Bellusaurus (meaning ''Beautiful Lizard'') is a genus of short necked sauropod from the temporal range, Middle Jurassic 170 million years ago which measured about 4.8 metres (16 ft) long. Its fossils were found in Shishugou Formation rocks in the northeastern Junggar Basin in China.
Discovery and naming[]
The type and only species is Bellusaurus sui, is described and named by a Chinese paleontologist named Dong Zhiming in 1991. Seventeen inviduals of Bellusaurus sui were found in Shishugou Formation in the northeastern Junggar Basin in China. It is unknown what may have killed the herd, but it has been suggested that the herd had been killed in a flash flood. A paleontologist suggested they may have been juveniles left by their parents.
Description[]
It is unknown if the material representing Bellusaurus is from juvenile specimens. Juvenile characteristics of dinosaurs have been noted by Galton in 1982 of stegosaur growth, whose study would suggest that the group of small Bellusaurus sauropods were juveniles that were subjected to a single catastrophe resulting in the mass death assemblage seen from this discovery. Because of the uncertainty of the specimens age, it could be difficult to place the species into a specific taxonomic assignment due to having unstable morphological characteristics. Bellusaurus sui was 4.8 meters long in length, though if they may have been juveniles then they might've have been much bigger. Weight is unknown, and needs to be identified.

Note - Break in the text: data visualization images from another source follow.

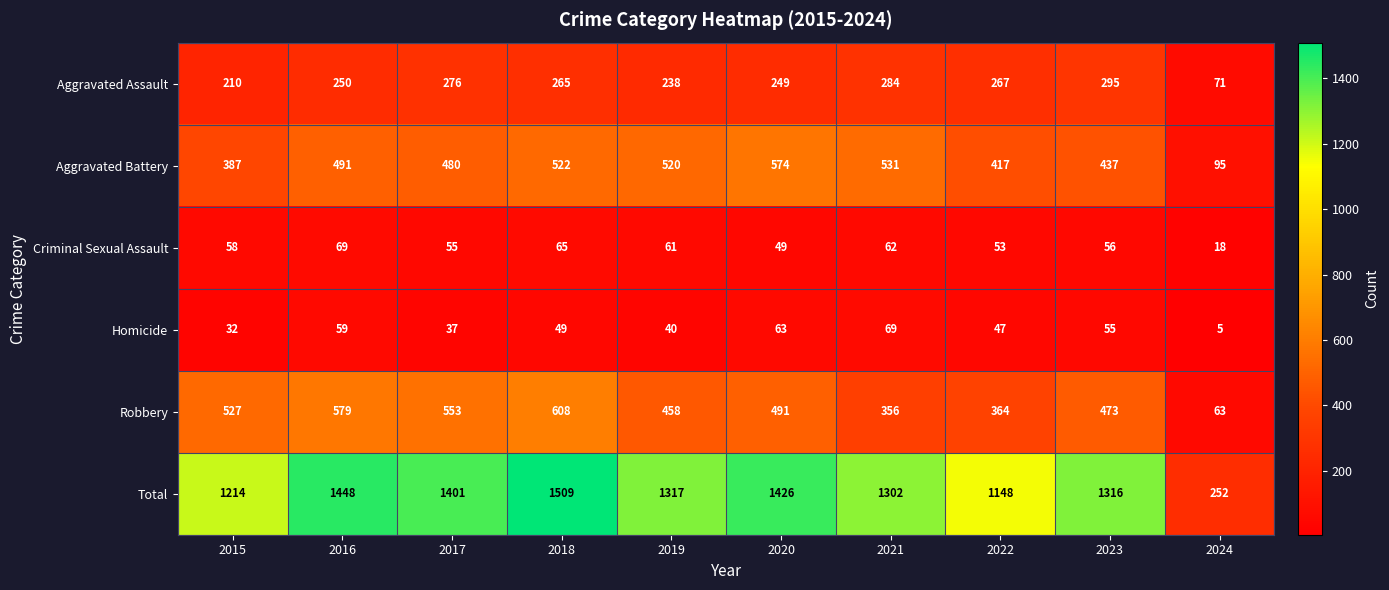

What is the total value across all series at 2019?

2634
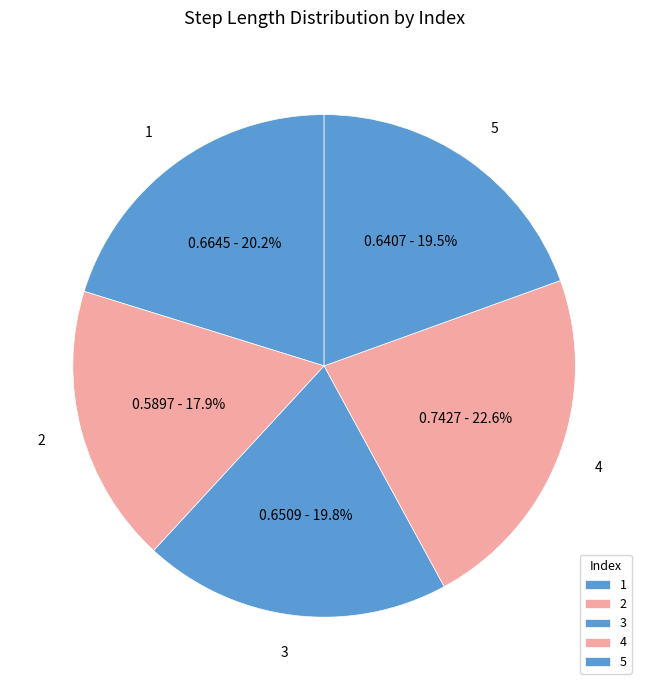

The 4 slice represents 23% of the pie. True or false?

True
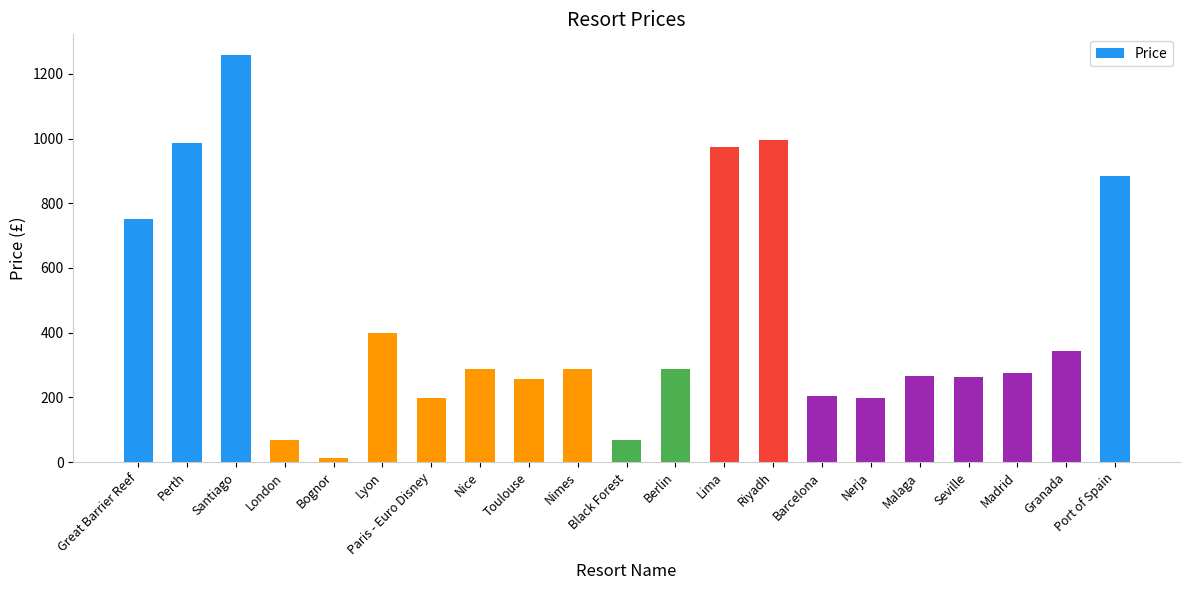

Which has a higher value, Paris - Euro Disney or Riyadh?

Riyadh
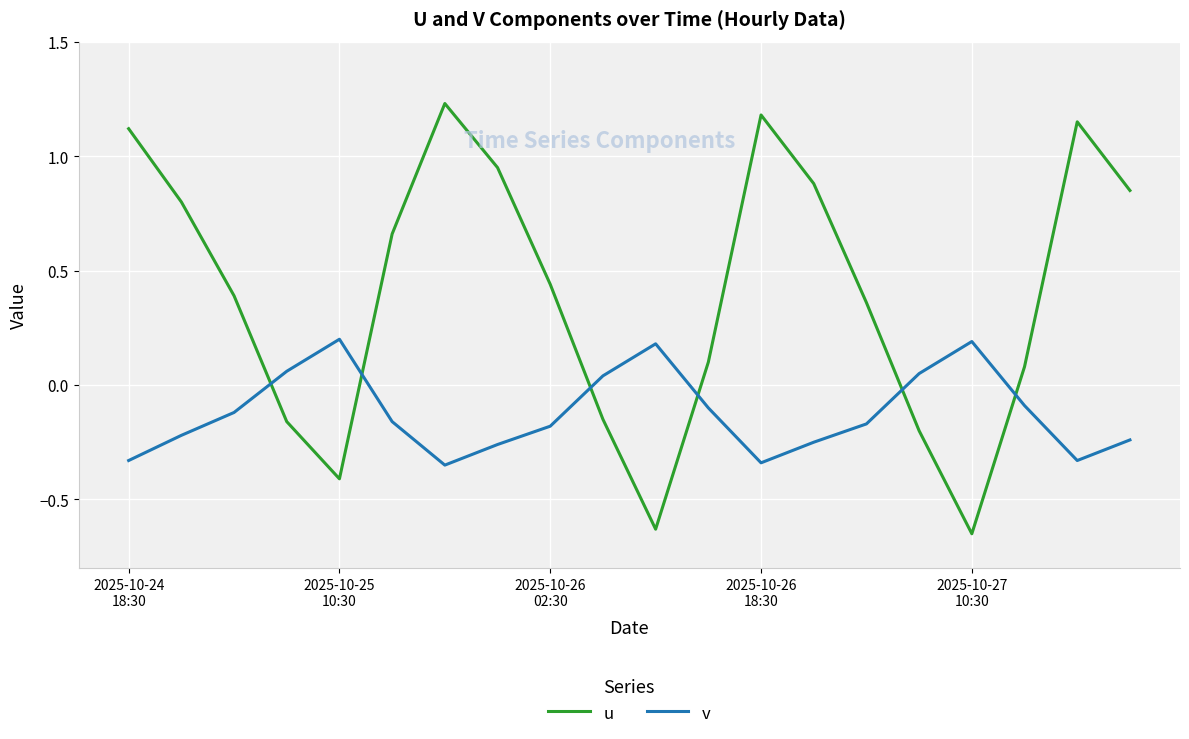

What is the difference between the maximum and minimum values in the u series?

1.9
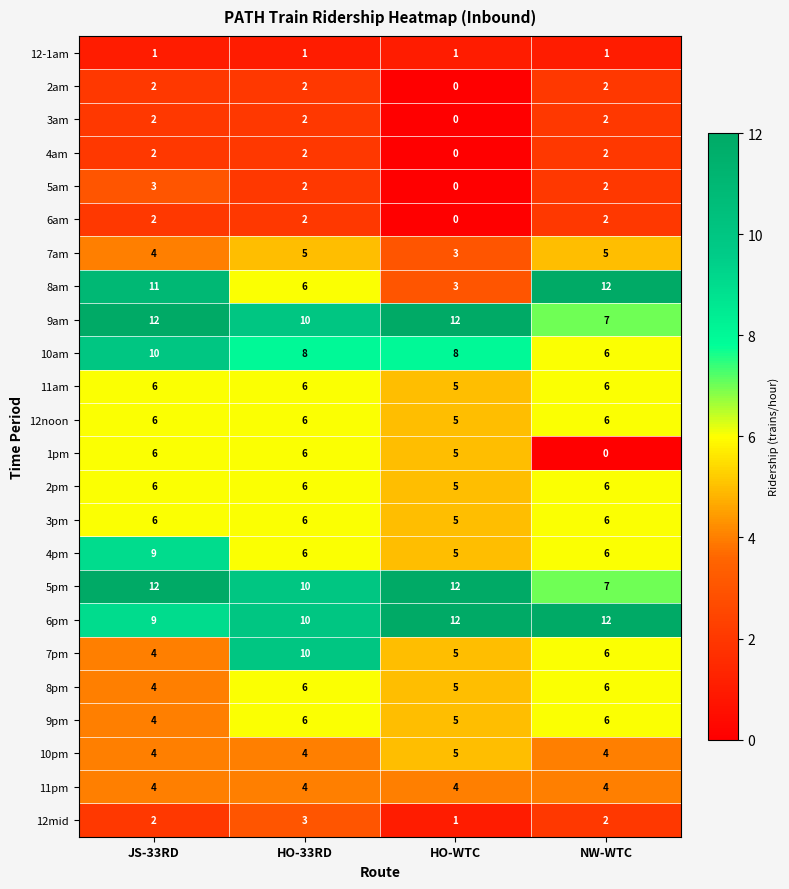

Is it true that 10pm equals 9 at HO-WTC?

False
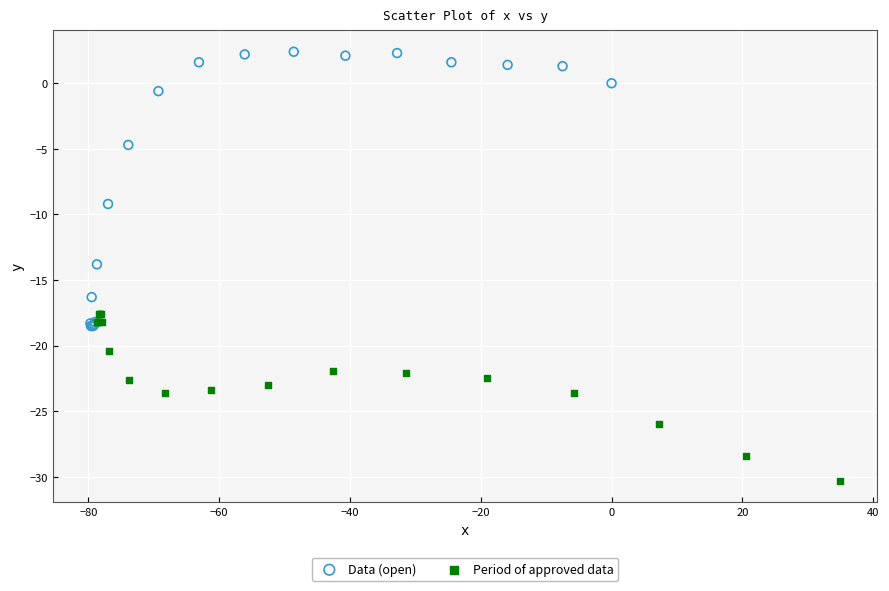

Which series has the widest spread of Y values?

Data (open)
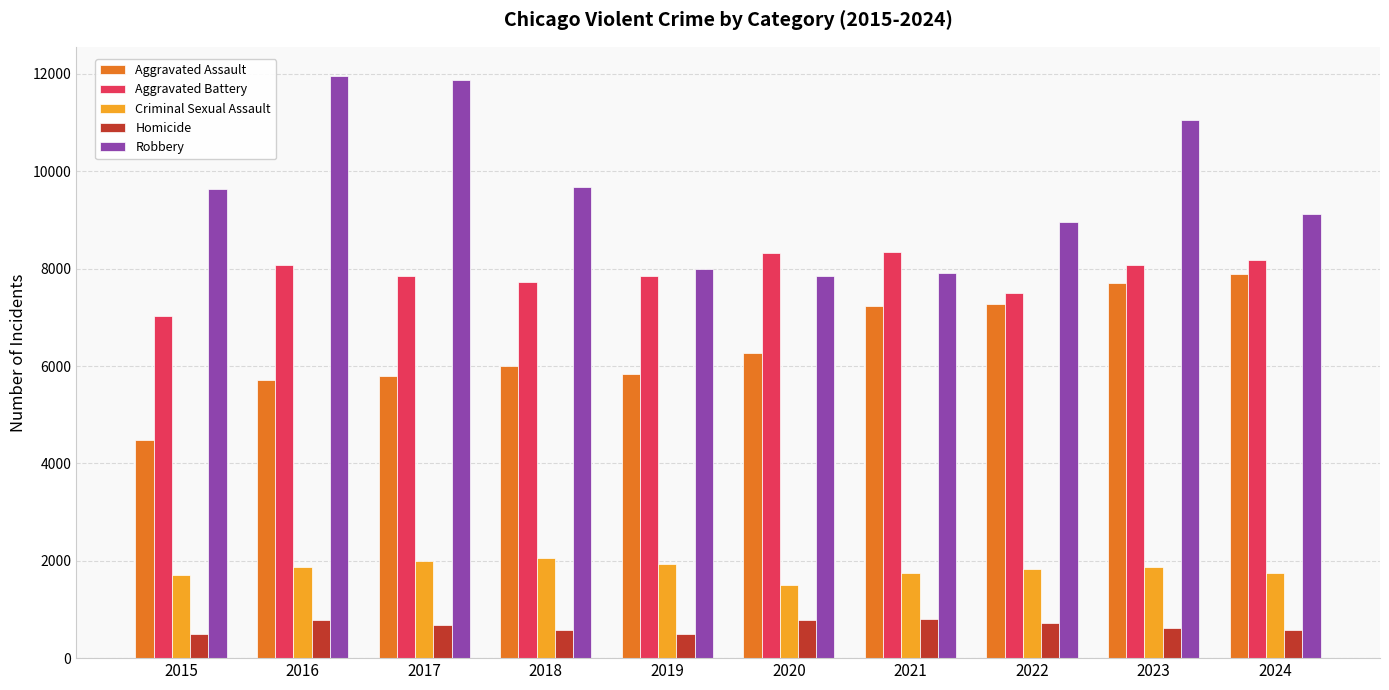

What is the average value of the Robbery series?

9607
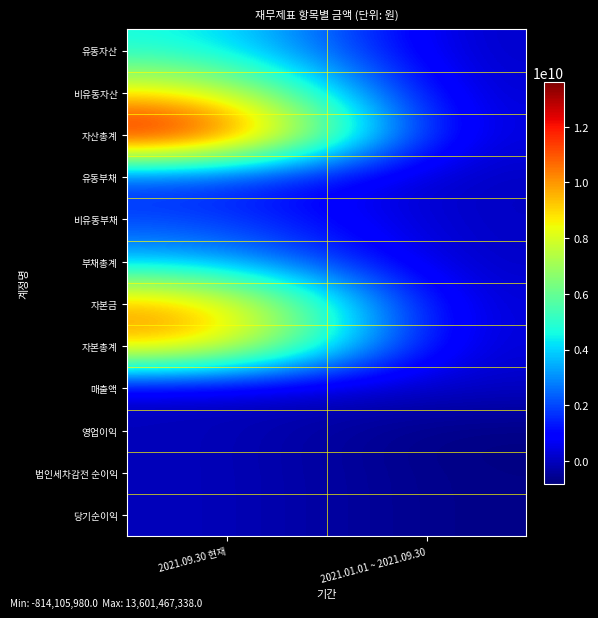

Which label corresponds to the smallest value in the chart?

2021.01.01 ~ 2021.09.30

JPInstitute.com Description[]
Bellusaurus was a small, long-necked (sauropod) dinosaur that lived in what is now China. It belonged to the same family as Cetiosaurus , and it is not very well known, although parts of 17 different Bellusauruses were found in one spot.
Discovered in "Dinosaur valley" in 1954 by oil-seeking geologists, the Bellusaurus remains were found in a bone bed containing 17 individuals. The position of the remains suggests that a herd of these dinosaurs may have been caught in a flash flood and that the smaller individuals were killed. It is not known how large they may have grown. The known specimens are quite small for mid-Jurassic sauropods.